5. Pick the city cue.
   Use the explicit city name in the final prompt. Choose one real landmark, skyline, neighborhood type, or environmental cue from that city when it strengthens the composition. Do not force a landmark into every image. Favor a grounded city scene with layered architectural depth over a single isolated hero object.

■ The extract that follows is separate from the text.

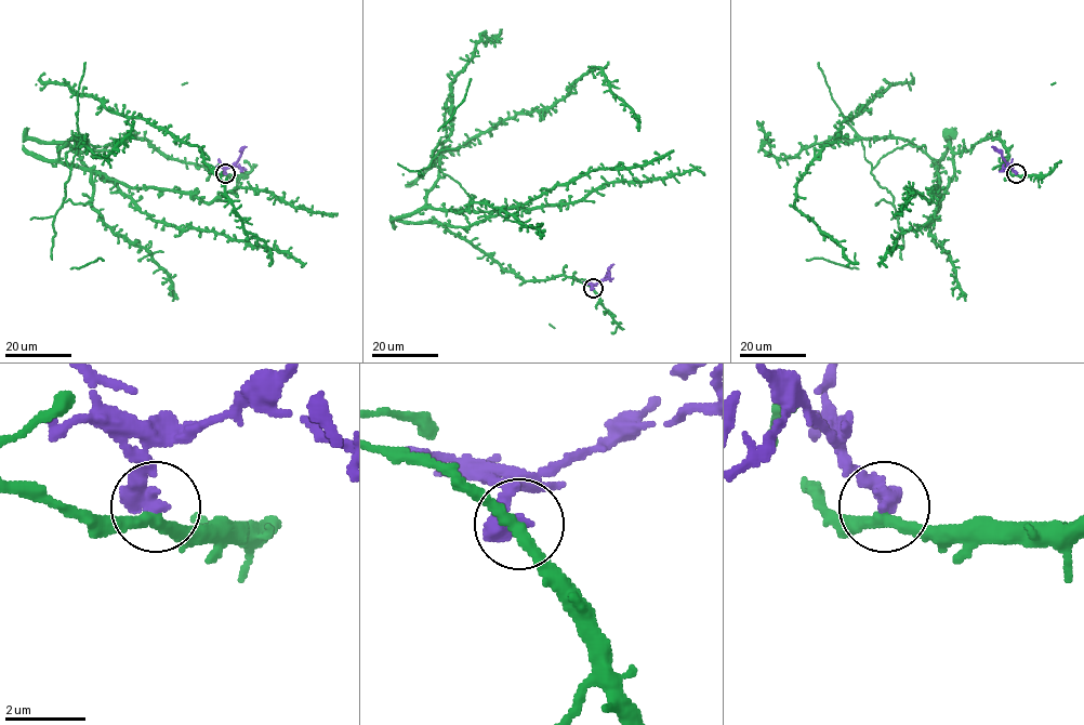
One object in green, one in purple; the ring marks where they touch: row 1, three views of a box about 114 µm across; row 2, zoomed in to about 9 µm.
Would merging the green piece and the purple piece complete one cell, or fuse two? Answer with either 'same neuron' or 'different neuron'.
different neuron

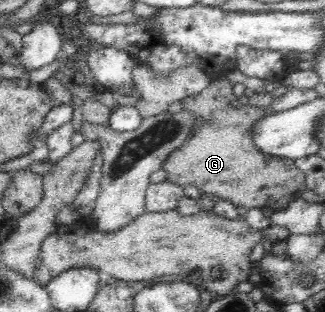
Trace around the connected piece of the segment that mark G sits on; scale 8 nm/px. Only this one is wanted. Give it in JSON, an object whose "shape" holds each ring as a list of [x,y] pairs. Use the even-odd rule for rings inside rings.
{"shape":[[[227,77],[210,83],[210,85],[198,95],[187,97],[183,100],[183,111],[201,116],[201,121],[195,125],[189,139],[175,151],[171,151],[161,169],[167,172],[167,182],[179,184],[184,188],[187,185],[198,187],[201,193],[221,199],[229,199],[237,207],[245,209],[261,208],[265,212],[285,209],[289,203],[304,196],[307,192],[306,177],[300,171],[293,160],[281,157],[269,157],[266,153],[259,152],[253,142],[251,127],[268,115],[266,109],[247,107],[238,102],[233,102],[234,85]]]}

6. Shape prompts for the actual surface.
   Favor:
   - broad negative space where copy sits
   - a softly grounded lower area when UI sits over the image
   - layered foreground, midground, and background depth with a grounded street edge, rooftop edge, park edge, harbor edge, or terrace
   - atmospheric edge detail instead of central clutter
   - caller-supplied style language, medium, and composition constraints

   Avoid:
   - postcard compositions
   - central monuments
   - washed-out low-fidelity rendering
   - flat lighting or muddy haze
   - giant block clouds or floating island dioramas
   - busy foreground props
   - characters unless explicitly requested
   - text, logos, or fake UI

7. Render every requested image through `$nano-banana-pro`.
   Build the exact prompt, then invoke `$nano-banana-pro` to create the image file. If the user supplied reference images, pass them through. If multiple variants are requested, render each one and save each file.

## Boundaries

- Default to generating a finished image file, not just text.
- Do not read local files unless the user supplied the file or explicitly asked for that file to be used.
- Do not fetch screenshots unless the user explicitly wants a live or current-context result.
- Use only `$nano-banana-pro` for rendering.
- Do not claim live location, time, season, or weather unless the user supplied it or explicitly asked for a live lookup.
- Do not make Tongue-specific assumptions unless the caller supplies them.

8. Review like a product designer.
   Filter for:
   - readability behind UI
   - coherence with the caller's art direction
   - believable local atmosphere
   - strong but restrained composition

## Prompt Rules

Use prompt phrases like:

- `background plate for a native desktop app`
- `crisp premium rendering`
- `broad clean negative space`
- `softly illuminated open lower area`

If using a landmark, explicitly say it is:

- `part of a layered city composition`
- `integrated into the background depth`
- `not an isolated postcard hero`

## Output

For every run, provide:

1. the short rationale for each rendered option
2. the exact prompt used
3. the saved file path for each generated image
4. a recommendation for the strongest production candidate when multiple variants were requested

## References

Read [references/prompt-patterns.md](references/prompt-patterns.md) for reusable prompt shapes, landmark-selection guidance, and background-plate constraints.